Facing that fear is just as much a part of the SALAD technique as any other step. With more people wanting to learn the SALAD technique all the time, Dr. DuCanto encourages both trainers and trainees to not create a simulation where the student is likely to fail. Particularly for medics who have faced a similar experience, but didn’t have the necessary, life-saving tools, learning the SALAD technique provides an opportunity to “retrain them to have a plan so when it shows up again, the fear and tension doesn’t overwhelm them.” The best way to learn the SALAD technique is to allow students to gradually gain proficiency, making them more confident. “We are banking on removing a colossal amount of fear from pre-hospital, emergency, and critical care airway management,” Dr. DuCanto says.


“I want this to be an equalizer of caregivers of all levels.”


Dr. DuCanto, who leads seminars and training sessions in SALAD, says that hearing from people who have had success using the technique has inspired and informed his own teaching. A common line of feedback he’s received is to not keep his seminars simple, but to delve into the many little steps within the technique and all the back-up plans available for a variety of scenarios. The eagerness of these professionals is a testament to the popularity of the technique. When asked about how quickly SALAD has caught on among medical professionals, Dr. DuCanto says, “It has been adapted at a rate far faster than other techniques because it’s simple and effective.”

 

DuCanto 2B

 

However, his ultimate hope for the way the SALAD technique is taught is for it to be a training module that is freely available to EMS educators and personnel. He wants to provide all the resources necessary, from written materials and videos to instructions on how to engineer a mannequin, so people can teach themselves. Ultimately, Dr. DuCanto wants this technique to be accessible, saying that his goal is “to change the practice of teaching airway management and to upgrade capabilities of caregivers of all different sorts to handle airways.”

 

“I want this to be an equalizer of caregivers of all levels,” he says. “The dream would be that it ceases to be a problem. You see a problem, you have a solution. You see a bad airway, you approach the airway with a methodology that allows you to be successful on the first try and if you fail, you know why you failed and it gives you the information that you need to know so you know what to do next.”


“It’s about having a chance to make a difference in medical practice, in our communities, in our nation, worldwide.”
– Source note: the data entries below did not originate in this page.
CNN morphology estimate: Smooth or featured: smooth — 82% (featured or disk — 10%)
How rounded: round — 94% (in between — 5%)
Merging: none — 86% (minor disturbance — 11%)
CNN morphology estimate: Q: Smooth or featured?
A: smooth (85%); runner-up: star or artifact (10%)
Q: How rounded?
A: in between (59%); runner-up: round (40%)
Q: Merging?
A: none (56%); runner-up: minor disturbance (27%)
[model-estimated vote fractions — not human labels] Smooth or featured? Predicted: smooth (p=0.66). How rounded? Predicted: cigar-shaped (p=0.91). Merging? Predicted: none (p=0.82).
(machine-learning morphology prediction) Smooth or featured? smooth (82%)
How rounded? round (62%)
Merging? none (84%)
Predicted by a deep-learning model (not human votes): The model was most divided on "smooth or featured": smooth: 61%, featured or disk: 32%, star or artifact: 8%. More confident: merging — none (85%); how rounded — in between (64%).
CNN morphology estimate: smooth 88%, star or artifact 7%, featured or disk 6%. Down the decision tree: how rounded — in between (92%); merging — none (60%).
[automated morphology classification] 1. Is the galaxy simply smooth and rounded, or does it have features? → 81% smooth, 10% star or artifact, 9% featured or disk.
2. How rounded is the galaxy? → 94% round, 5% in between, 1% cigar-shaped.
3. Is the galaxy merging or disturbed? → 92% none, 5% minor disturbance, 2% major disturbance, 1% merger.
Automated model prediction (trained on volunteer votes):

Talking to Dr. DuCanto, you know that he has just as much passion as knowledge, neither of which are in short supply, and how much it means to him to make a difference.

 

His enthusiasm for improving airway management worldwide is evident when you’re talking to him and he answers questions you didn’t even think to ask. That’s how far ahead he’s thinking. As he says, “When you’re obsessed with something, this is what you’re going to get. The reason I’m any good at anything is that I don’t give up and that I don’t stop and I just keep looking for the truth. And it’s not about me being better than someone else. It’s about having a chance to make a difference in medical practice, in our communities, in our nation, worldwide. I got a chance to do something I’ve always wanted to do: make a huge difference in medicine. It’s really strange it’s through getting rid of vomit, but if this is the huge quality gap that exists in human medicine because nobody wants to do it, well here it is.”

 

When asked what one takeaway he wants people to understand about the SALAD technique, he gives all the credit to the technique itself. He calls it “The gift of the second decade of the 21st century to modern medicine to close the quality holes in airway management. This is something that is meant for everyone and my goal is one day no one will remember my name. They’ll just practice the technique and that’ll be it.”